• _Work order_
Reproduce verbatim the lines between the one holding "J'INTERVIENS AUSSI SUR" and the one holding "Consultant SEO Lyon", inclusive.

• _Dataset entries_
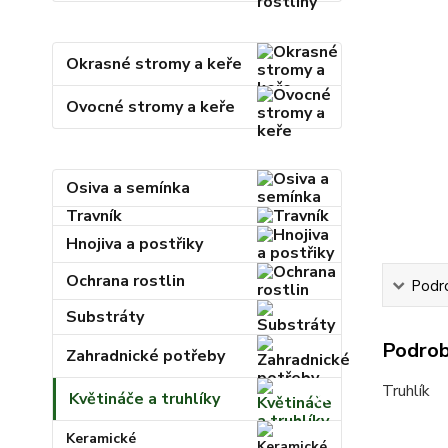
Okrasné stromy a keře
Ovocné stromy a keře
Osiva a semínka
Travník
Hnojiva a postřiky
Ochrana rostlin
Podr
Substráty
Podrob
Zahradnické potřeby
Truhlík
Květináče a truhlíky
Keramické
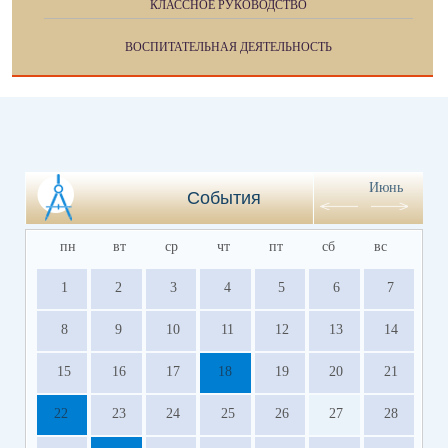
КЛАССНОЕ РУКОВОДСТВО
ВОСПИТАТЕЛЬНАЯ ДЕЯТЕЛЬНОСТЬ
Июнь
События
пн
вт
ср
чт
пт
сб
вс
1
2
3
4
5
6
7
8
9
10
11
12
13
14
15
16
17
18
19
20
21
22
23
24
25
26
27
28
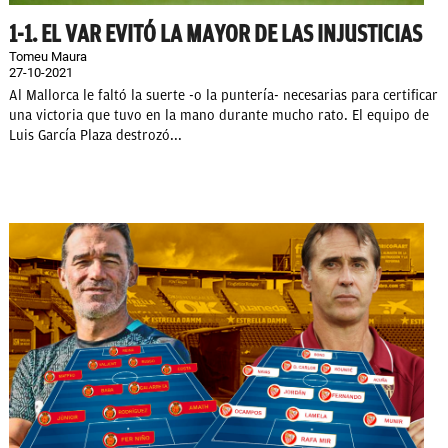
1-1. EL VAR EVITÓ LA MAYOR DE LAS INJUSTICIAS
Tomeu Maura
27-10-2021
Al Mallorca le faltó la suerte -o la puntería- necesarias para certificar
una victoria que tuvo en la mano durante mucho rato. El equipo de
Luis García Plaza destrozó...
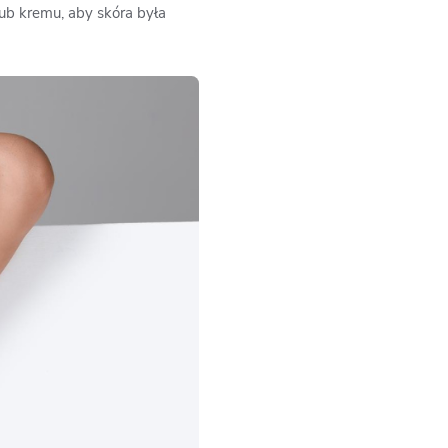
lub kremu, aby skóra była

--

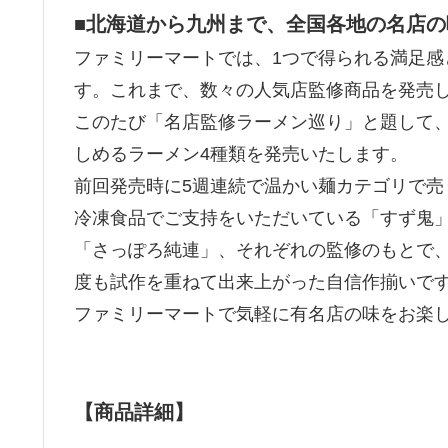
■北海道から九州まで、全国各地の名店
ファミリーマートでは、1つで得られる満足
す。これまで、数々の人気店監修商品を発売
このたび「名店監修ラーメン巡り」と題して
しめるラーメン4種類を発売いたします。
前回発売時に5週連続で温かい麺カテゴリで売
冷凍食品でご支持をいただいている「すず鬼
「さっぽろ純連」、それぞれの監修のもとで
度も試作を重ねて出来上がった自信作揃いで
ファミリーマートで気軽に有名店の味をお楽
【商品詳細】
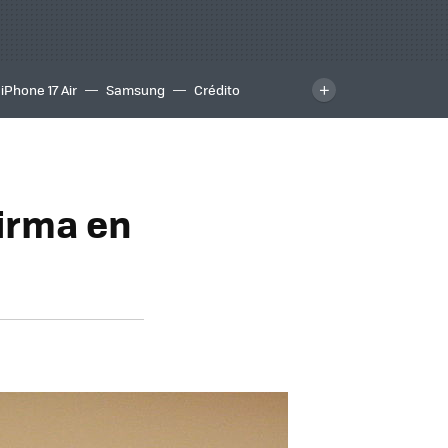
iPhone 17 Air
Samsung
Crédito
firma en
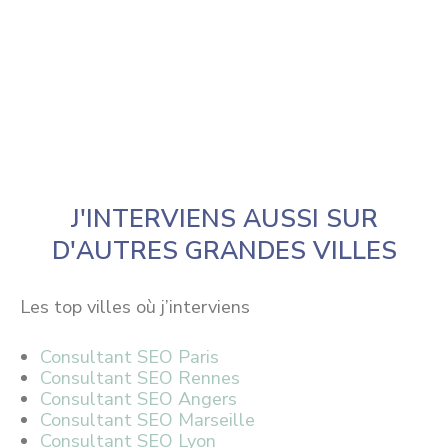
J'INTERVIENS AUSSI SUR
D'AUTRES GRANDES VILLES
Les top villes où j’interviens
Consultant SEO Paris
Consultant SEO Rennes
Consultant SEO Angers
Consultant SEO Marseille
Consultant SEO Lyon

--

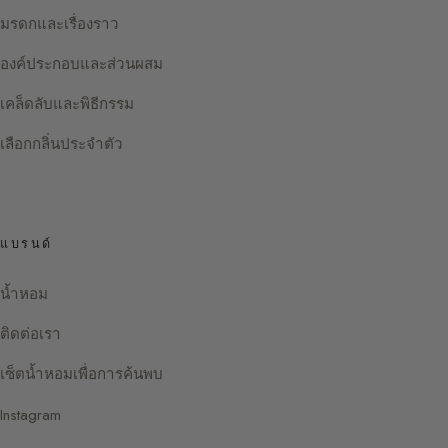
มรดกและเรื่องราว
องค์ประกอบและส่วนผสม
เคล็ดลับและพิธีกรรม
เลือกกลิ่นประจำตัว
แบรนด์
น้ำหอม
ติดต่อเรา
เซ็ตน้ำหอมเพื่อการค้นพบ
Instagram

• _Task result_
J'INTERVIENS AUSSI SUR
D'AUTRES GRANDES VILLES
Les top villes où j’interviens
Consultant SEO Paris
Consultant SEO Rennes
Consultant SEO Angers
Consultant SEO Marseille
Consultant SEO Lyon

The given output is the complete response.